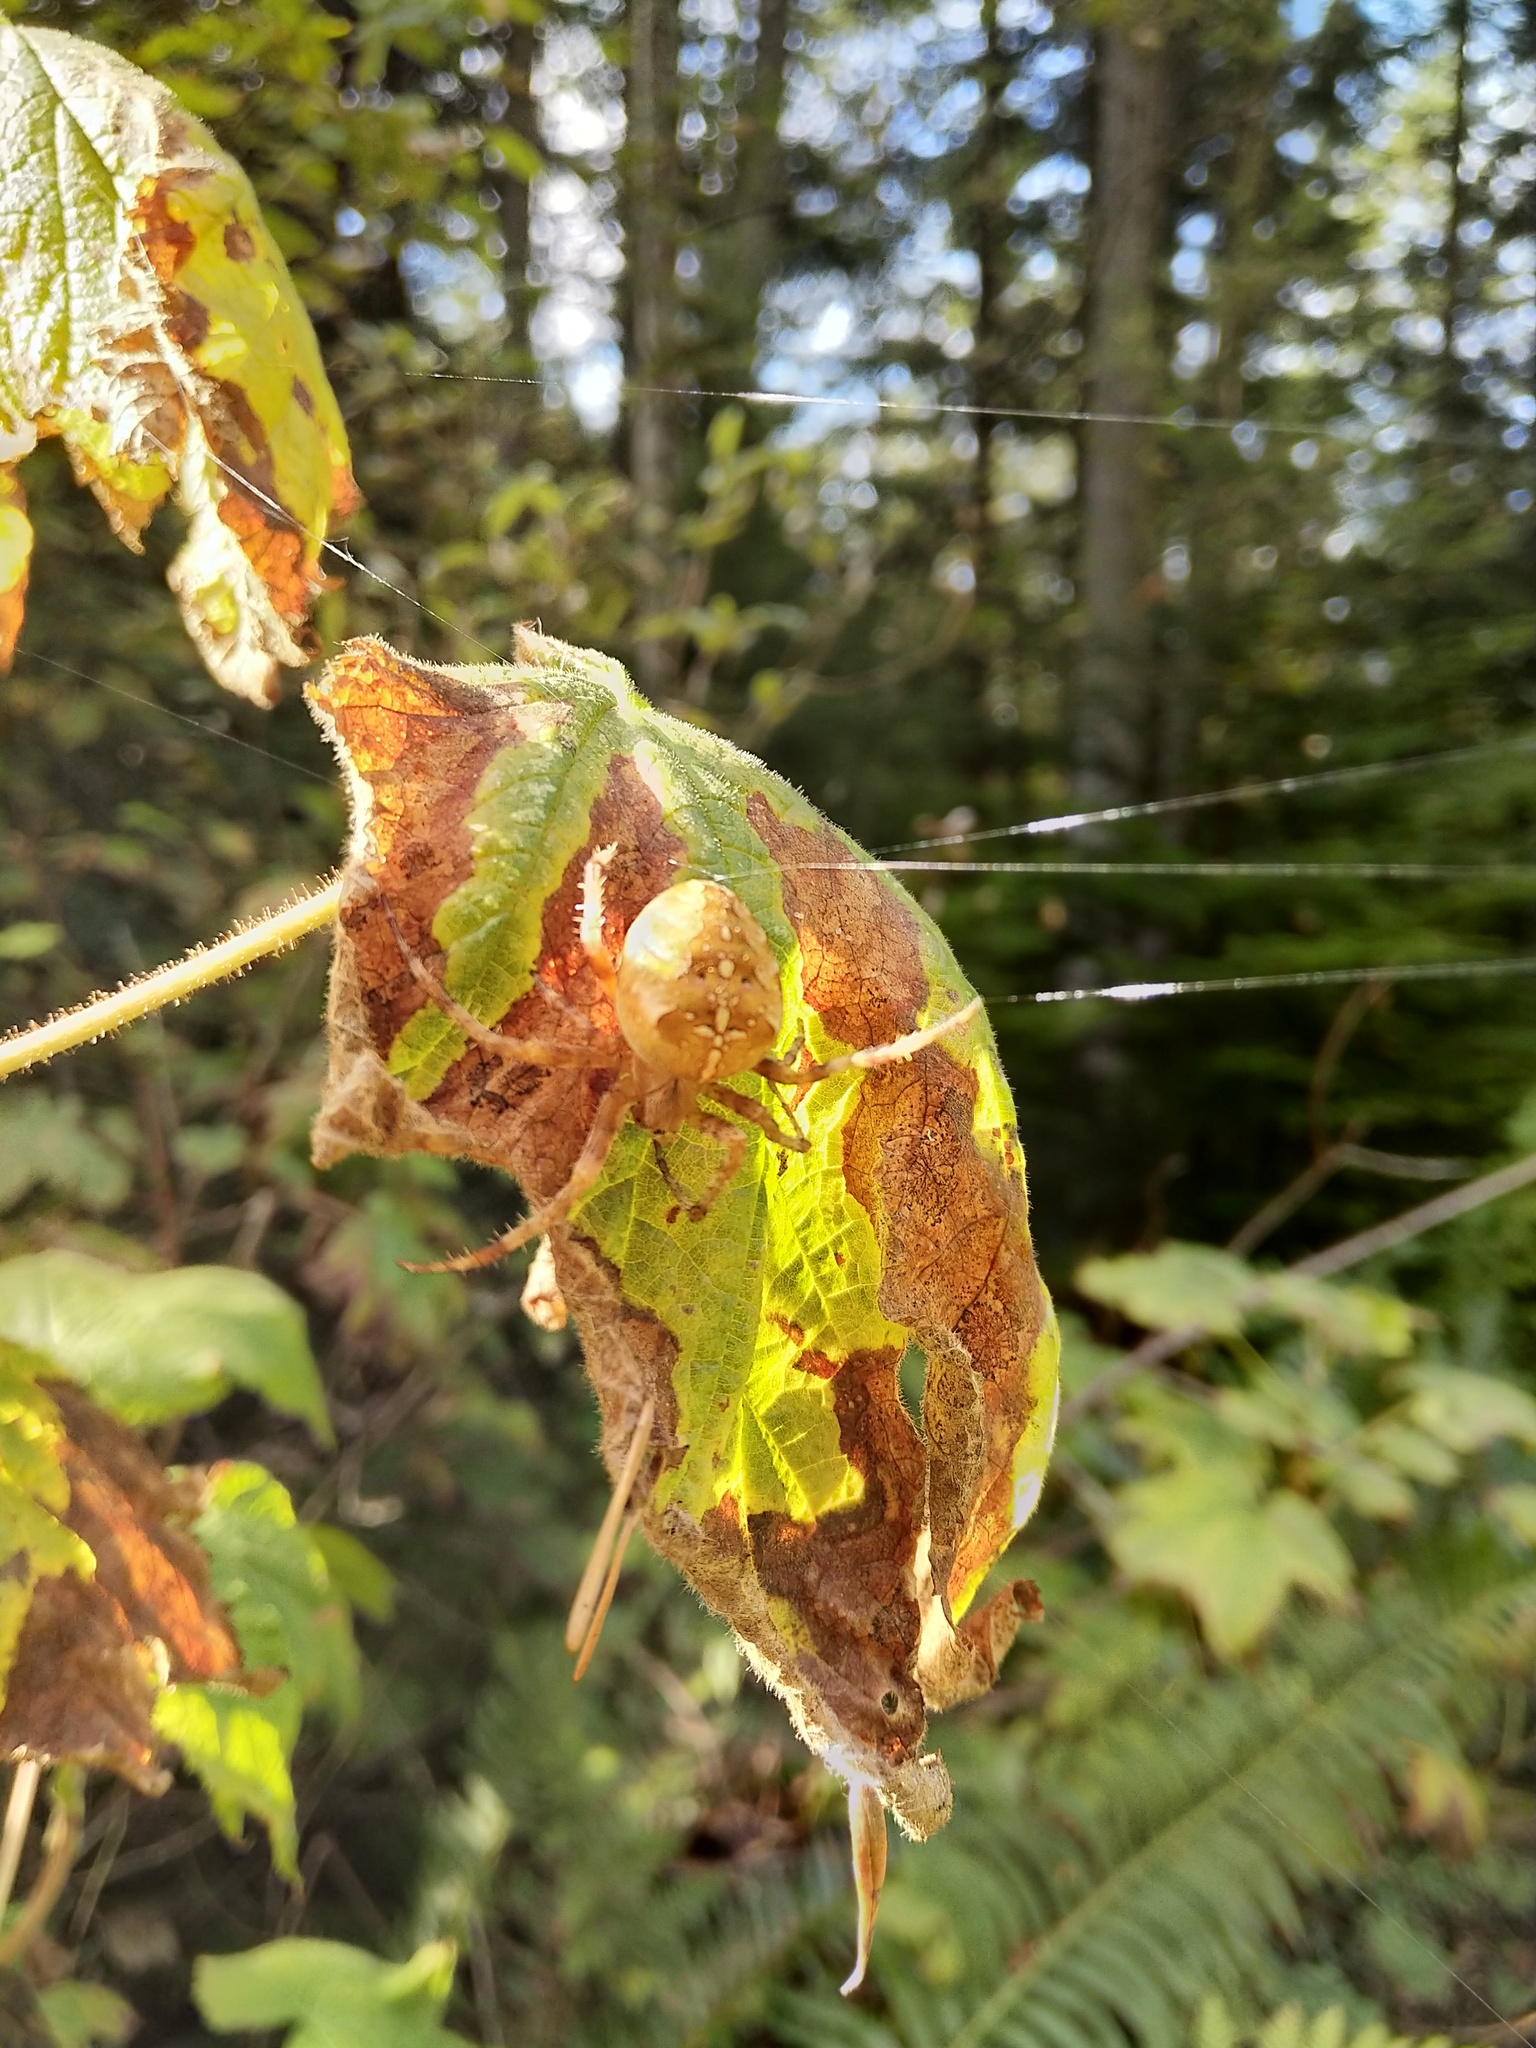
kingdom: Animalia
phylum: Arthropoda
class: Arachnida
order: Araneae
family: Araneidae
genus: Araneus
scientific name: Araneus diadematus
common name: Cross orbweaver
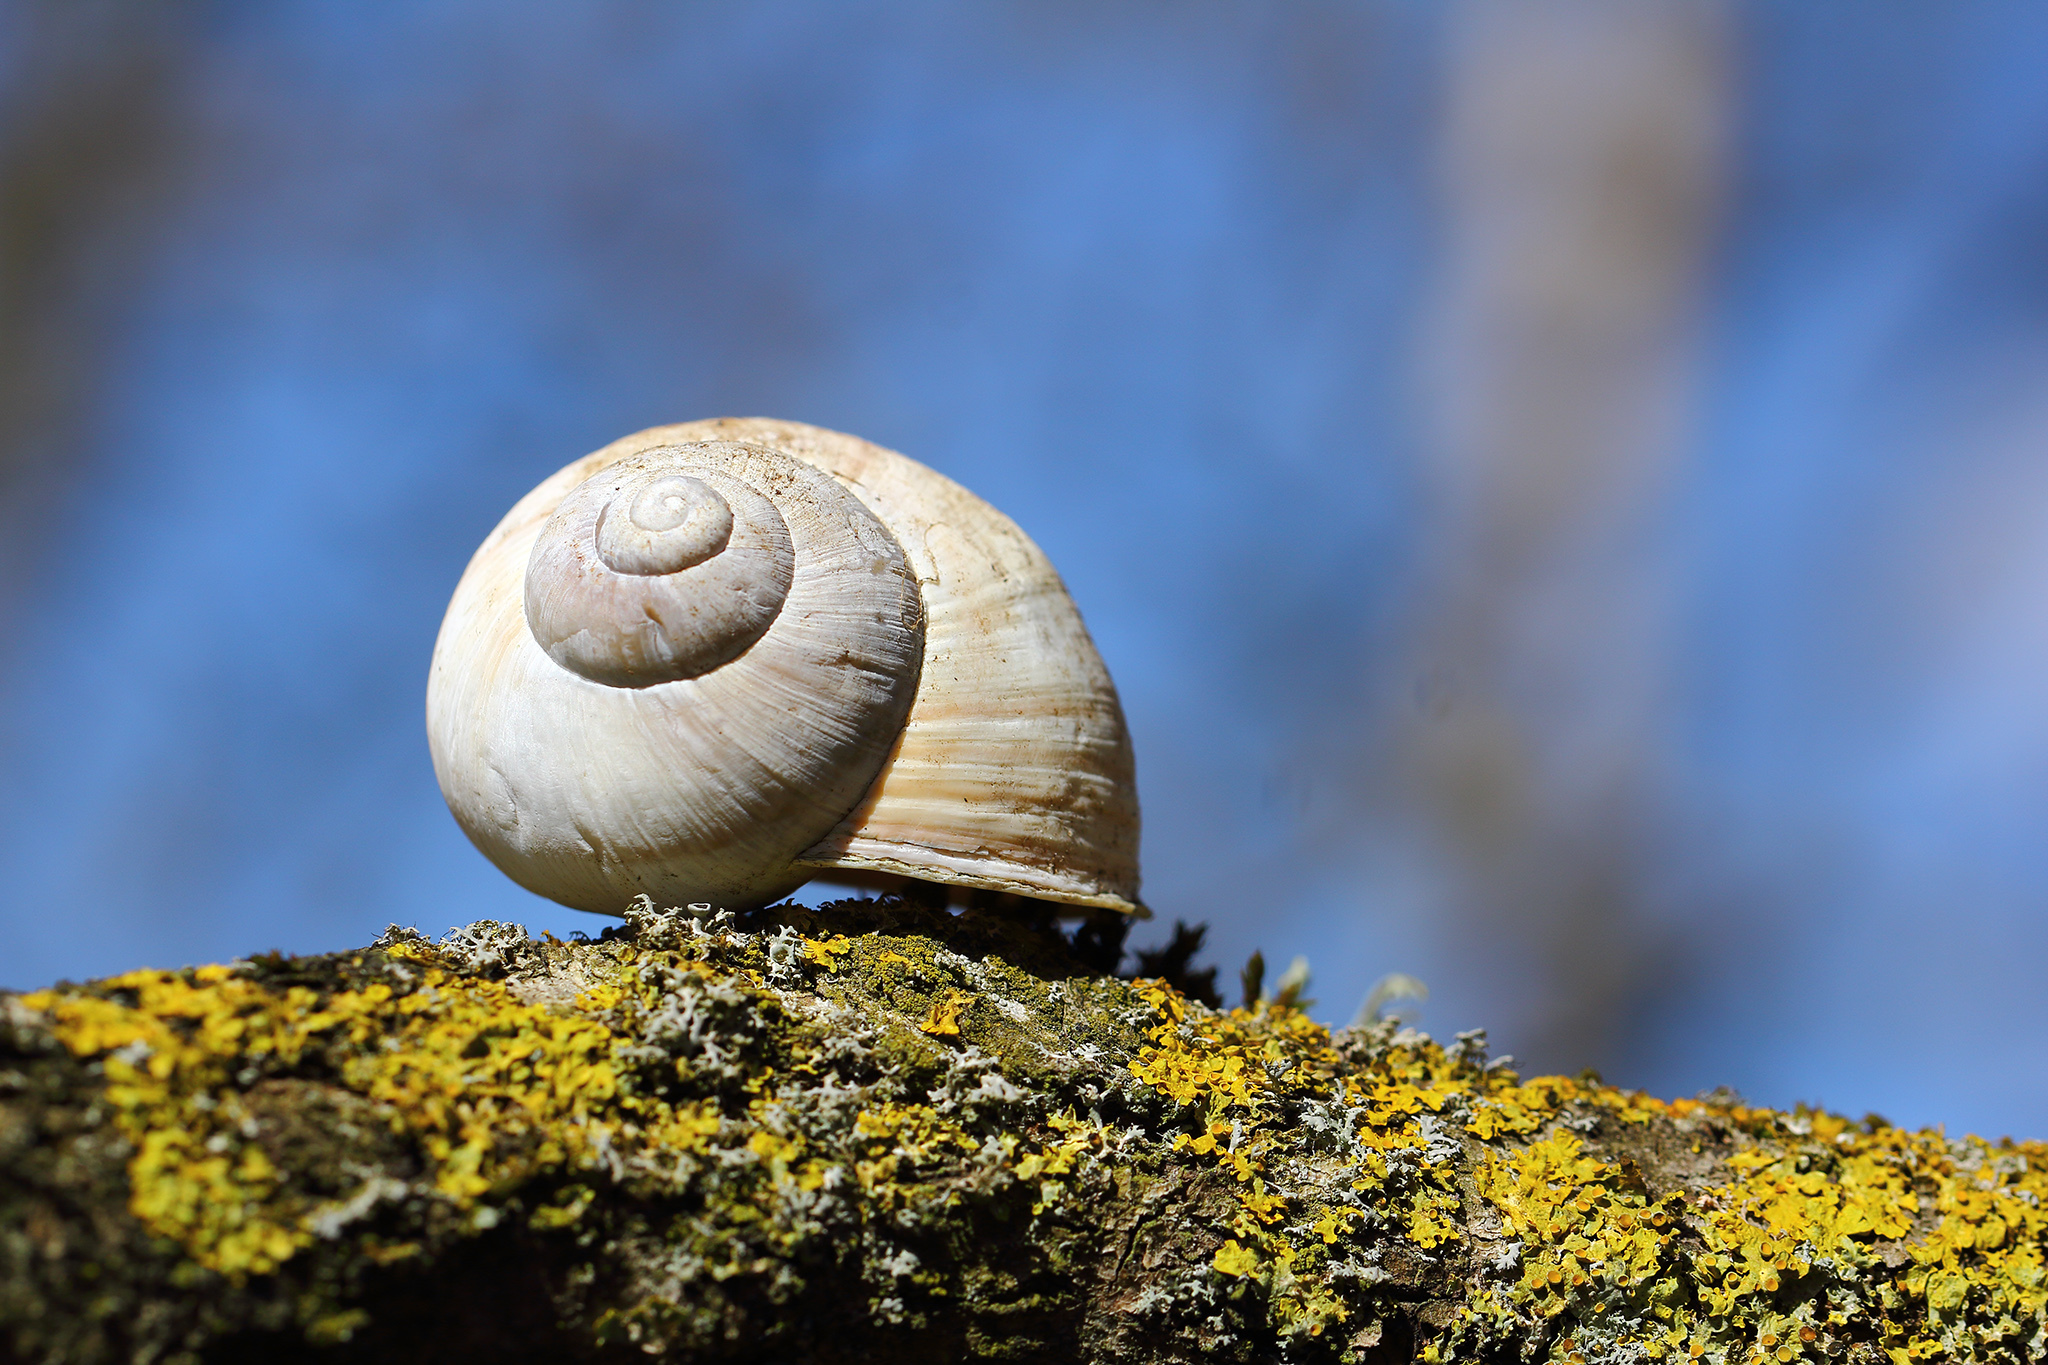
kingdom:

________________________________________

**BRIEF**
Please retype everything from the line containing "order: Araneae" down to the end of the entries, word for word. Leave the pictures out.

**COMPLETE RESPONSE**
order: Araneae
family: Araneidae
genus: Araneus
scientific name: Araneus diadematus
common name: Cross orbweaver
kingdom:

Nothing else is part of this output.